Category Image One Hundred Years of Solitude


**** One Hundred Years of Solitude  by Gabriel Garcia Marquez (Author) and Gregory Rabassa (Translator) - (paperback translation 2006, original Spanish version 1967).

I bought this book primarily because of the following editorial blip on the back cover by William Kennedy of the New York Times Book Review: "The first piece of literature since the Book of Genesis that should be required reading for the entire human race."  

The gist of the story, lifted from Amazon: "One Hundred Years of Solitude tells the story of the rise and fall, birth and death of the mythical town of Macondo through the history of the Buendía family.

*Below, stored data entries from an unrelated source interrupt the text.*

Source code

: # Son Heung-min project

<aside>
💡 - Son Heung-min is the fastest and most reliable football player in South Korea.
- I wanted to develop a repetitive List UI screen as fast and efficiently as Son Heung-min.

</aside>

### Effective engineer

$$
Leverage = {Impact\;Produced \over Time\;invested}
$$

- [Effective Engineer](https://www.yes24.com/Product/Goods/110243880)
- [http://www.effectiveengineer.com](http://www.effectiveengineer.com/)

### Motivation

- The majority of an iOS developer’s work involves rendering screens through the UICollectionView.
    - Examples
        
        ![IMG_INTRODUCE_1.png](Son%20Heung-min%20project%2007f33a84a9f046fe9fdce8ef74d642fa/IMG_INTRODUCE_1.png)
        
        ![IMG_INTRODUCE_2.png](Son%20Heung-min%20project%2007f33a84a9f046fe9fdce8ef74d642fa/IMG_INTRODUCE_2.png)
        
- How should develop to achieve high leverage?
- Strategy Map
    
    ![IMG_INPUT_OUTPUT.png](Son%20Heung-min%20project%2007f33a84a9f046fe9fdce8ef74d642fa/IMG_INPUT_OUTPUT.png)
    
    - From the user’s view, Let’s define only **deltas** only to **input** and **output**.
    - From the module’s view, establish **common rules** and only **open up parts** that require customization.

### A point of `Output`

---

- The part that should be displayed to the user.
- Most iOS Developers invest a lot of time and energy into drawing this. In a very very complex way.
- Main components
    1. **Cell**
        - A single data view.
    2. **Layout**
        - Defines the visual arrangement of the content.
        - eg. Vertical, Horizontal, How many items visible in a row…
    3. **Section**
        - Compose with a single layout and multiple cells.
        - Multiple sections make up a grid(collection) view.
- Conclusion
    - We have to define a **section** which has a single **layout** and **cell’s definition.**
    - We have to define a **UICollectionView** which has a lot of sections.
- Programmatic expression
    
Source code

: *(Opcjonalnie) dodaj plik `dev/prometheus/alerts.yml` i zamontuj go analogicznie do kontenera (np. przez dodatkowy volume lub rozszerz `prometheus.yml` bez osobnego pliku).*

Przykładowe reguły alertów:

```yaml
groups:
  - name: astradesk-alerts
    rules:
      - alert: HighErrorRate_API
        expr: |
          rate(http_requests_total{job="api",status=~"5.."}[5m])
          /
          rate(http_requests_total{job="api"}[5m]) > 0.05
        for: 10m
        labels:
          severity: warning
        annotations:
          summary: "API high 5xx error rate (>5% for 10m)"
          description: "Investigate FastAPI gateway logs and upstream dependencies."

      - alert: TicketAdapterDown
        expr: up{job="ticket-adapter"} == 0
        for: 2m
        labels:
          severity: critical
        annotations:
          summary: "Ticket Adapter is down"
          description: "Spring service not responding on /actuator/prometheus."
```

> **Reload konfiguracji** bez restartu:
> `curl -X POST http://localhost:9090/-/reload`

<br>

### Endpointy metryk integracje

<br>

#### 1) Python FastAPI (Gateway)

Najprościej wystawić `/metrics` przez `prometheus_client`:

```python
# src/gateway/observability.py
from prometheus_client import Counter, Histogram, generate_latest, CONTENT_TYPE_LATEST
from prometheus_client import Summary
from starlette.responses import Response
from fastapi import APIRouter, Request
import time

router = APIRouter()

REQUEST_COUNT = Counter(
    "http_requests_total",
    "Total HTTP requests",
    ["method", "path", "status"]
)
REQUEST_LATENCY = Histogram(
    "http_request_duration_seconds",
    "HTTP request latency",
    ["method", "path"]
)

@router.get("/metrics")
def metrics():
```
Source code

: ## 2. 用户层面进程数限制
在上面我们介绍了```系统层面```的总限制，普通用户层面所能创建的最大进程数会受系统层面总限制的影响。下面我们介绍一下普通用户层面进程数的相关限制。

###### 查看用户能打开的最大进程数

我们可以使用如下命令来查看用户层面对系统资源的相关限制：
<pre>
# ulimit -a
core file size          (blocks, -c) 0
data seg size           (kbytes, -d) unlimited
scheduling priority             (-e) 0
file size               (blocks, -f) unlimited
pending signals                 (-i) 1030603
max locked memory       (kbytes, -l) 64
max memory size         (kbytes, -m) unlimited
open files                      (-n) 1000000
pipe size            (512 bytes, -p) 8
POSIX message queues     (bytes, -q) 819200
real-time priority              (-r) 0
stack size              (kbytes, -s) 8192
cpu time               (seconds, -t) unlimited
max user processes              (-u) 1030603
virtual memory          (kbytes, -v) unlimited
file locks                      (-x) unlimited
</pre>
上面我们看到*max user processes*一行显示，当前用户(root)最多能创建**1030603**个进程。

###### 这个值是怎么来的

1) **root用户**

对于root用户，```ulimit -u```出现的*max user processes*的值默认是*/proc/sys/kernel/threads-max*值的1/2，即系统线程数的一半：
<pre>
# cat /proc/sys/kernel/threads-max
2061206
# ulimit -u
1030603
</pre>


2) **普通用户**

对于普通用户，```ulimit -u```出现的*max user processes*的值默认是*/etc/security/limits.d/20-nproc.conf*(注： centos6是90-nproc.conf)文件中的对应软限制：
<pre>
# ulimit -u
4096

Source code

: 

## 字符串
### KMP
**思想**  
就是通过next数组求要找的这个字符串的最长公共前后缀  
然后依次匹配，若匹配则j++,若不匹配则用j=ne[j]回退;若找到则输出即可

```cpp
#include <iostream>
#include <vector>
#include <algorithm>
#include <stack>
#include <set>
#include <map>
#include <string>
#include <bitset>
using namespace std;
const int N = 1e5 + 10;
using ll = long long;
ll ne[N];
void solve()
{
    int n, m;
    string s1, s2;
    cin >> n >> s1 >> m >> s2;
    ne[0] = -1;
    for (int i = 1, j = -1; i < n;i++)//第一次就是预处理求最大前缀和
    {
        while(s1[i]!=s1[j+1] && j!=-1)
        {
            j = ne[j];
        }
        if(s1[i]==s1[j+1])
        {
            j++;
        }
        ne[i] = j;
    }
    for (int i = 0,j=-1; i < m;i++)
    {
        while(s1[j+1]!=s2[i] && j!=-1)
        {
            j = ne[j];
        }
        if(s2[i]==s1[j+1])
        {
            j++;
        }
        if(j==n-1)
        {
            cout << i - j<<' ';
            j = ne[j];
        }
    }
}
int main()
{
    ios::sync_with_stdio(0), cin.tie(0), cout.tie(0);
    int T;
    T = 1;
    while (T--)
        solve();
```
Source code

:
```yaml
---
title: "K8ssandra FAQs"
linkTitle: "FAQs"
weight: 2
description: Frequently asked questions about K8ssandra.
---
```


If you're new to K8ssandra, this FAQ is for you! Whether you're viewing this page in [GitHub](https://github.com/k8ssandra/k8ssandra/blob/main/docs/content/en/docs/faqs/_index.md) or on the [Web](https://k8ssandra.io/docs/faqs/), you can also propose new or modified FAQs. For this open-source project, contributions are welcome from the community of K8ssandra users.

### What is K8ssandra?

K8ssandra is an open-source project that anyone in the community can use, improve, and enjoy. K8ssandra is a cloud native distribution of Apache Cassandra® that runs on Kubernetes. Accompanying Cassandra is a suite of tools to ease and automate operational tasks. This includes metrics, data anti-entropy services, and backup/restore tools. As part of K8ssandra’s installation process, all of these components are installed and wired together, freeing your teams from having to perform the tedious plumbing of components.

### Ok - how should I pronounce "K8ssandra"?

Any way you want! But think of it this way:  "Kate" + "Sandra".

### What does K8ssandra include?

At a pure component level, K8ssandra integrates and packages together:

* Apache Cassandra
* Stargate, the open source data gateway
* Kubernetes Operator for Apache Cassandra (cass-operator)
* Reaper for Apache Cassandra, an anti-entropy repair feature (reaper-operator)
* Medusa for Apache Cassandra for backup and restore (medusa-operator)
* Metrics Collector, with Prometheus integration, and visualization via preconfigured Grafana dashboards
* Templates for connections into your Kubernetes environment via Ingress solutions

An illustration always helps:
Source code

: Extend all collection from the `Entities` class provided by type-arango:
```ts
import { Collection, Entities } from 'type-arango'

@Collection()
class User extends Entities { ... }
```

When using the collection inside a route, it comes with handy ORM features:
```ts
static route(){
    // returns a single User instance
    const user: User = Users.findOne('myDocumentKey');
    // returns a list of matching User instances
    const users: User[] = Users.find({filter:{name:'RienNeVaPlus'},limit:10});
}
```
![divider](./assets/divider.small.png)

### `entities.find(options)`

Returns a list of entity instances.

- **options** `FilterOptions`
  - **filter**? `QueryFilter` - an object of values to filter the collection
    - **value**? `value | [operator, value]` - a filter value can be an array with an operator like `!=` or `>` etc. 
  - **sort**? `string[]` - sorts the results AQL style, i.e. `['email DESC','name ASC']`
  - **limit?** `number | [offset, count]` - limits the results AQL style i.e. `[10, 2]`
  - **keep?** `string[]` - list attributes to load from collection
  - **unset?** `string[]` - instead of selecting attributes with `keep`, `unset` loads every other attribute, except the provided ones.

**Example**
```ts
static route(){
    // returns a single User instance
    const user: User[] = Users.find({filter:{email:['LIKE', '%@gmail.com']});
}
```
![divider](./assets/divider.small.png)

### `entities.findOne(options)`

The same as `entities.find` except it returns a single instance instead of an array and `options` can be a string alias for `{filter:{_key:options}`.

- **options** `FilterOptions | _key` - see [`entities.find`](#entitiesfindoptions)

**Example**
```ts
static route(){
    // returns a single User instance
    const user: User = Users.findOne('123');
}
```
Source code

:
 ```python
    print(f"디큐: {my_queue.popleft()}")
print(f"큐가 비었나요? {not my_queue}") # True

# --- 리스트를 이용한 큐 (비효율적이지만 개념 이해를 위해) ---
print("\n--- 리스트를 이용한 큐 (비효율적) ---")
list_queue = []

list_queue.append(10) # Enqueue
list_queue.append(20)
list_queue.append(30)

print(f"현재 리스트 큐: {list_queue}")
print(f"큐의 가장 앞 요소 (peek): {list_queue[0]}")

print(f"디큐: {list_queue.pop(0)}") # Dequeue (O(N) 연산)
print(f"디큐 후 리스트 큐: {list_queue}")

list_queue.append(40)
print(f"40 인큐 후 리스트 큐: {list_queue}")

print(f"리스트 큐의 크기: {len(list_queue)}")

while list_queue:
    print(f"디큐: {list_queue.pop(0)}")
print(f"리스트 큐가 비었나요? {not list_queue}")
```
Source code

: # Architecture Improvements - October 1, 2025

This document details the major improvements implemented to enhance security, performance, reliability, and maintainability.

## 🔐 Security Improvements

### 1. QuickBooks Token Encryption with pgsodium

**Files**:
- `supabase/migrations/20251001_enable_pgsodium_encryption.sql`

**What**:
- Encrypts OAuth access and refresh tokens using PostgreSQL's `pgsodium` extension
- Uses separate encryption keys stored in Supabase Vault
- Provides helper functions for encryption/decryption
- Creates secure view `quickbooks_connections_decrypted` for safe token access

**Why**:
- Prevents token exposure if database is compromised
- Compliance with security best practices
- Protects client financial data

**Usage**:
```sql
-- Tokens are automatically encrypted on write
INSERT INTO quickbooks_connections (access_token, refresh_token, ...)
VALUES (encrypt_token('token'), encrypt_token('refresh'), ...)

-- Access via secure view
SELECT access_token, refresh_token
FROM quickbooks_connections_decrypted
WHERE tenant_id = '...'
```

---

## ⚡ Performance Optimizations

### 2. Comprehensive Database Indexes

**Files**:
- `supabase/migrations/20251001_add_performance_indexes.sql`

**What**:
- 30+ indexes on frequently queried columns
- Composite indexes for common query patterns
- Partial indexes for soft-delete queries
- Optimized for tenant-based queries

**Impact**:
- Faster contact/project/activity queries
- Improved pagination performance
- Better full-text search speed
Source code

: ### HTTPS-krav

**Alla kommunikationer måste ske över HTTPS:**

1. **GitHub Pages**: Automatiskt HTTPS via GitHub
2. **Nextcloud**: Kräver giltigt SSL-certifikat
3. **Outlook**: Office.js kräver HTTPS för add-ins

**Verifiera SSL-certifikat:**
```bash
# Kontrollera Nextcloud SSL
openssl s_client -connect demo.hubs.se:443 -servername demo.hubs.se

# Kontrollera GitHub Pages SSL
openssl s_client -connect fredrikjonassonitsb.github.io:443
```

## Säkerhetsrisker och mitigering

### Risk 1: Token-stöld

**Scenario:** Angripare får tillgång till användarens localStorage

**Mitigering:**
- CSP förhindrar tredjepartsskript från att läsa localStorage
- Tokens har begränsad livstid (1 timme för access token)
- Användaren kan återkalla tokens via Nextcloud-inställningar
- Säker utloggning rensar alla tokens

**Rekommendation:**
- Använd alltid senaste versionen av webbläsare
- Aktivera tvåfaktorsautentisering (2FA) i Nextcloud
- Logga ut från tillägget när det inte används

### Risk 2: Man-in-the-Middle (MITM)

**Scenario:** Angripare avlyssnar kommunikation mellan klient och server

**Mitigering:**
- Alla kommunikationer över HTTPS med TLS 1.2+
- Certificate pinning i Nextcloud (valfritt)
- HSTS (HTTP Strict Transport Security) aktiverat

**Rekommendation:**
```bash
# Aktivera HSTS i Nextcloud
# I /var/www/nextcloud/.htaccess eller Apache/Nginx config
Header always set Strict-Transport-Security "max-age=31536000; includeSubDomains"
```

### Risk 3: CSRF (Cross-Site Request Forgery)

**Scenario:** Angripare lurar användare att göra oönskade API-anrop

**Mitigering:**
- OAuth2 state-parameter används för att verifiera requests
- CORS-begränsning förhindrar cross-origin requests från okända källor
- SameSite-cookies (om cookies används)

Inventive, amusing, magnetic, sad, and alive with unforgettable men and women -- brimming with truth, compassion, and a lyrical magic that strikes the soul -- this novel is a masterpiece in the art of fiction."

Wikipedia notes that "Critics often cite certain works by García Márquez, such as "A Very Old Man with Enormous Wings" and One Hundred Years of Solitude, as exemplary of magical realism, a style of writing in which the supernatural is presented as mundane, and the mundane as supernatural or extraordinary."

All that being said, this was one bizarre book with a royal family of the freakiest people ever.  A hundred years is a lot to keep track of, so unless you're a fast reader, read it when you can plow right through the whole thing (not as little tidbits to go to sleep by for a month or two, as most of my reading goes.)  Marquez masterfully plays with reality and humanity and truth and love and honor and religion and time and, did I say reality? 

I will say, however, that as confused as I was meandering through the story, it sucked me in so completely that I totally knew the ending before it came, and in a twisted way I enjoyed it every bit as much as I suspected I would.